今回の作品も、落ち込んだら嫌だな・・・と思ったけれど、
脚本家が「ボヘミアンラプソディー」と同じ方だったので、
どんな風な内容になっているのかと思い、
観てみた。

本当に、凄く良かった。
ホイットニーのパフォーマンスの再現も素晴らしいし、
知らなかった真実も、きちんと描かれていた。
 ホイットニーの悲惨な出来事も描きつつ、
彼女にもあった幸せな瞬間も、
しっかりと描かれていた。
 ホイットニーのあの可愛い笑顔の裏には、
きちんと幸福もあったんだと、
そんな風に思える作品となっていた。
 
ボディガードを一度は断って、
ケビンコスナーだと聞いて、
すぐに翻してみたり、
とってもチャーミングだ。

時代が今のようで、
ロビンとの関係が円満に続いていたら、
どうだったのかな・・・
とか考えてしまうけど。
そういう意味では、
父親や兄弟にも恵まれず、
時代にも恵まれなかったのかな・・・
と思った。

 けれど、ホイットニーは自分の逆境を、
歌に込めてきた。
 彼女の壮絶な人生が、
彼女の才能の一部だったのだと、
そう納得させるしかないのかな。

 今聴いても、ホイットニーの歌声は、
身震いする。
 
この才能のために、
失うものも多かったのかも知れないが、
彼女の苦しみや悲しみ・・
そのすべてを削ぎ落して、この歌声だけが
未来永劫、残っていけばいい。

○ ○ ○

- _作業課題 A_
次の(i)〜(iii)が抜粋本文の内容と合っているかを「はい」か「いいえ」で判定し、それぞれ根拠となる本文の言葉を一字一句そのまま引用せよ。
(i) 筆者は、脚本家が「ボヘミアンラプソディー」と同じ人だと知って、この作品を観た。
(ii) この作品はホイットニーの悲惨な出来事だけを描き、幸せな瞬間は描いていない。
(iii) ホイットニーはボディガードの話を最初から引き受けた。
- _作業課題 B_
抜粋本文によると、ホイットニーがボディガードの話を断った考えをすぐに翻したのは、何を聞いたからか。
- _作業課題 C_
抜粋本文の「本当に、凄く良かった。」から始まり「とってもチャーミングだ。」までの部分を、一字も変えずに書き写せ。

- _収集データ_
○ ○ ○

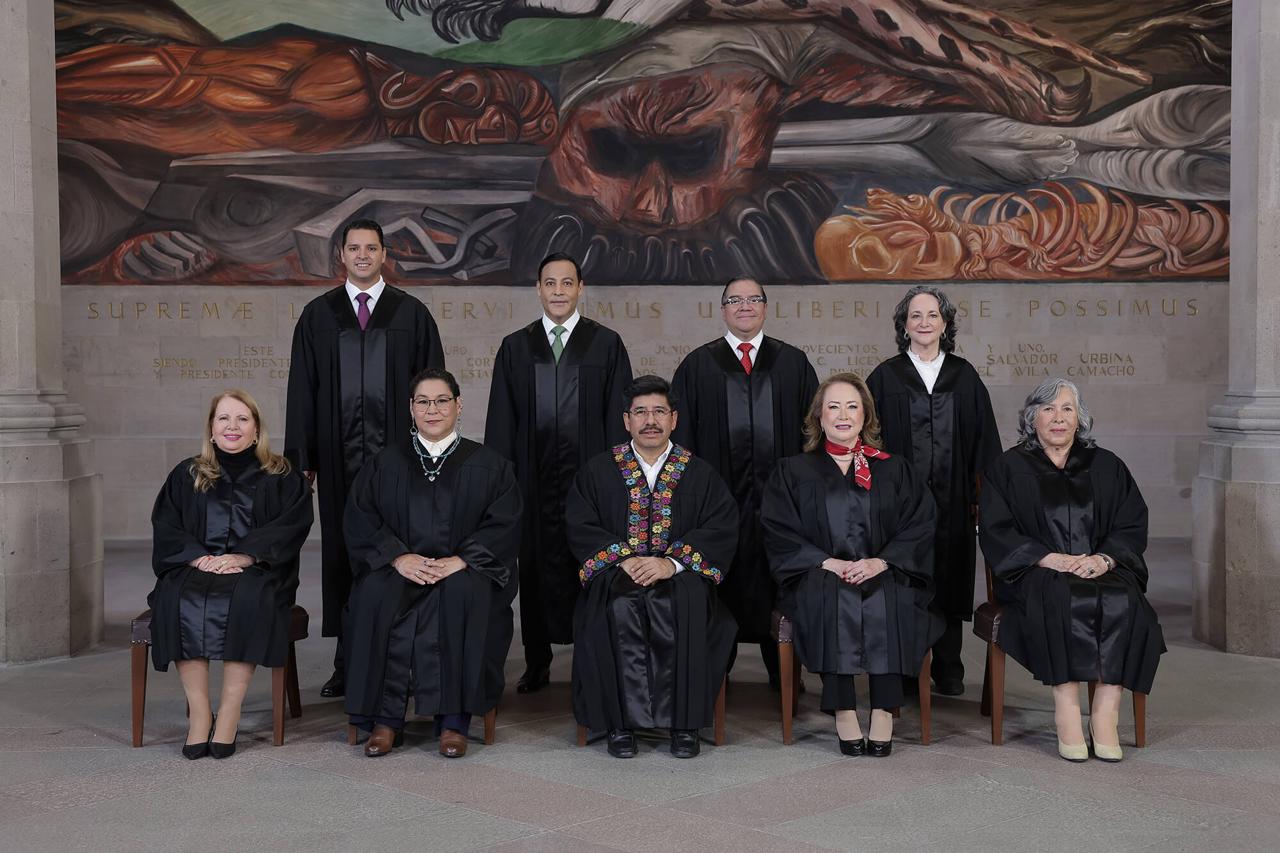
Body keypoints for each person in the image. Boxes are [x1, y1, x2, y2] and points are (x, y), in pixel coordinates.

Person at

○ ○ ○

- _解答 A_
(i) はい。「脚本家が「ボヘミアンラプソディー」と同じ方だったので、」
(ii) いいえ。「彼女にもあった幸せな瞬間も、しっかりと描かれていた。」
(iii) いいえ。「ボディガードを一度は断って、」

- _解答 B_
ケビンコスナーだと聞いたから。

- _解答 C_
本当に、凄く良かった。
ホイットニーのパフォーマンスの再現も素晴らしいし、
知らなかった真実も、きちんと描かれていた。
 ホイットニーの悲惨な出来事も描きつつ、
彼女にもあった幸せな瞬間も、
しっかりと描かれていた。
 ホイットニーのあの可愛い笑顔の裏には、
きちんと幸福もあったんだと、
そんな風に思える作品となっていた。
 
ボディガードを一度は断って、
ケビンコスナーだと聞いて、
すぐに翻してみたり、
とってもチャーミングだ。